XYPN, which challenged the agency on Reg BI, is considering two options: First “is to ask the appeals court to hear the case en banc — which means with all of the appeals court judges and not just the three-person panel who hear our case originally,” Kitces explained.

XYPN “is still weighing whether that’s worthwhile to pursue and whether the court is likely to take it up,” Kitces said.

The second option would be to appeal the case to the Supreme Court.

“While the Supreme Court doesn’t necessarily rule on situations like this where there’s not directly any split decision about fiduciary advice, it is still possible that we can challenge them [the SEC] up to the Supreme Court —just on the fundamental basis that [the court] gave the agency more deference than they should have [and] that they didn’t follow precedents, which exist in other circuits, around how deference to the agencies is determined,” Kitces explained.

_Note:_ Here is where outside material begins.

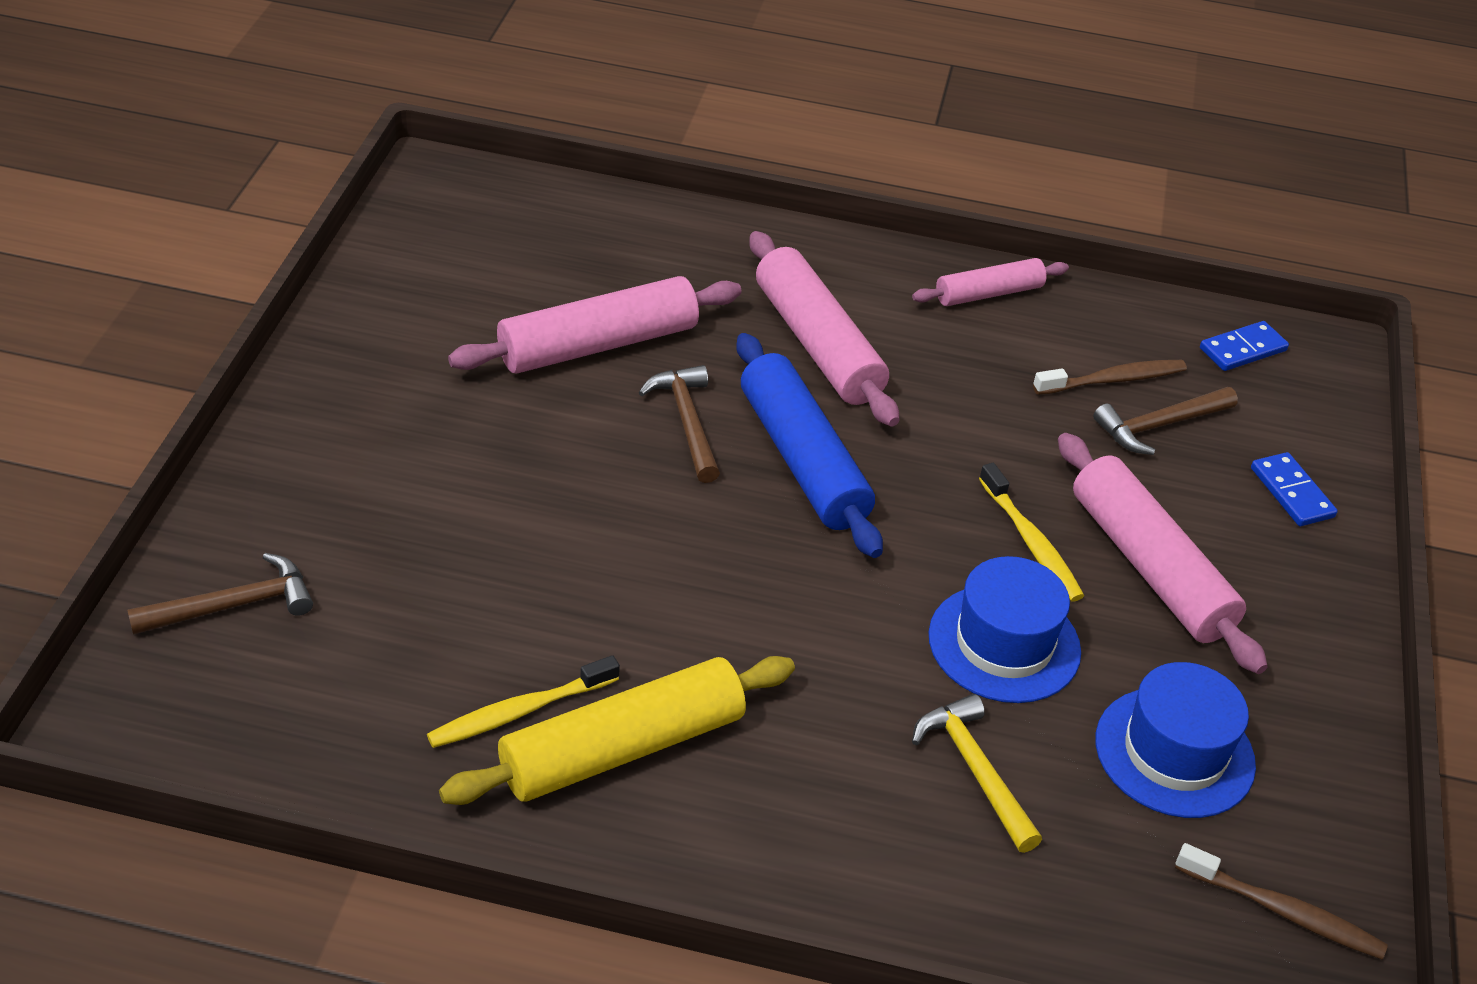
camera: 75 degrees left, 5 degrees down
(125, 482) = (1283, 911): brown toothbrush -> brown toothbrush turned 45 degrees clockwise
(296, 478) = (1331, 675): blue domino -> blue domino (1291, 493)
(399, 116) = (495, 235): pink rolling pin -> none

“We’re still weighing our options on if we want to pursue that in full,” he added.

The U.S. Court of Appeals for the 2nd Circuit ruled late Friday afternoon that Section 913(f) of the Dodd-Frank Act grants the Securities and Exchange Commission broad rulemaking authority, “and Regulation Best Interest clearly falls within the discretion granted to the SEC by Congress.”

The court stated that “although Regulation Best Interest may not be the policy that petitioners” XY Planning Network, seven states and the District of Columbia “would have preferred, it is what the SEC chose after a reasoned and lawful rulemaking process.”

Kitces reiterated Monday that XYPN was “not happy to see the ruling itself and how it came out.”

Still, XYPN “certainly appreciate the court’s acknowledgement that both XYPN members and registered investment advisors in general are put at a competitive disadvantage from Regulation Best Interest, that was an essential part of our standing in the case,” he explained.

The court, Kitces said, “did affirm the harm that Regulation Best Interest does to registered investment advisors.”

Kitces added that “if this isn’t a matter that we can resolve with the SEC and the courts, it continues to be a state advocacy issue; we’ve already seen a great number of states challenging Reg BI legally.”

XYPN “will continue to be active with advocacy at the state level around the very basic principle that advice has only ever been and should always be fiduciary,” Kitces said.